REQUEST
Copy from the data below the lines from the one containing "هستند و به هیچ عنوان تلفات انسانی نداشتیم." through the one containing "است و لازم است", keeping each line unchanged.

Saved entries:
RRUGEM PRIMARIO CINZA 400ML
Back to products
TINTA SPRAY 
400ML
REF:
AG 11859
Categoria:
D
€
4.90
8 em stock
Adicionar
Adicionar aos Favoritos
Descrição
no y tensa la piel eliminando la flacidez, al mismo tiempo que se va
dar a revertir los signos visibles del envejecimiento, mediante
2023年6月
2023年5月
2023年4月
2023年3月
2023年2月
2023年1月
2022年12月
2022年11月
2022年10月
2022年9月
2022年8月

* * *

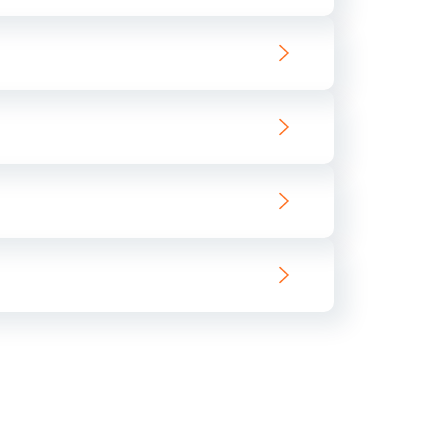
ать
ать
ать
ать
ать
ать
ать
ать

==

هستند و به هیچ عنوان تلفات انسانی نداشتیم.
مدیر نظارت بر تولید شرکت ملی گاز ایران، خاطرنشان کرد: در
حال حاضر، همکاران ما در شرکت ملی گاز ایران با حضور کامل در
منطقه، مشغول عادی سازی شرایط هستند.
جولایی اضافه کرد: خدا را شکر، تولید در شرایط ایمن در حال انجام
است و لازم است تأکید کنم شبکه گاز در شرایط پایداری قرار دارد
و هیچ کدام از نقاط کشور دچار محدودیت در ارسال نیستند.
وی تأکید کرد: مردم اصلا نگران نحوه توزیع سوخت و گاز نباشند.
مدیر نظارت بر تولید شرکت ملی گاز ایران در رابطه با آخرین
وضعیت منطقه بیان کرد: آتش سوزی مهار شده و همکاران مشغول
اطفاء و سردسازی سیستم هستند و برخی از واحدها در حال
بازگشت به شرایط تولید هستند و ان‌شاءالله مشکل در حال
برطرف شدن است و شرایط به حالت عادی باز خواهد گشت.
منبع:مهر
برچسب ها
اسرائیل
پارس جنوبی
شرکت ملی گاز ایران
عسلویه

WRITTEN ANSWER
هستند و به هیچ عنوان تلفات انسانی نداشتیم.
مدیر نظارت بر تولید شرکت ملی گاز ایران، خاطرنشان کرد: در
حال حاضر، همکاران ما در شرکت ملی گاز ایران با حضور کامل در
منطقه، مشغول عادی سازی شرایط هستند.
جولایی اضافه کرد: خدا را شکر، تولید در شرایط ایمن در حال انجام
است و لازم است تأکید کنم شبکه گاز در شرایط پایداری قرار دارد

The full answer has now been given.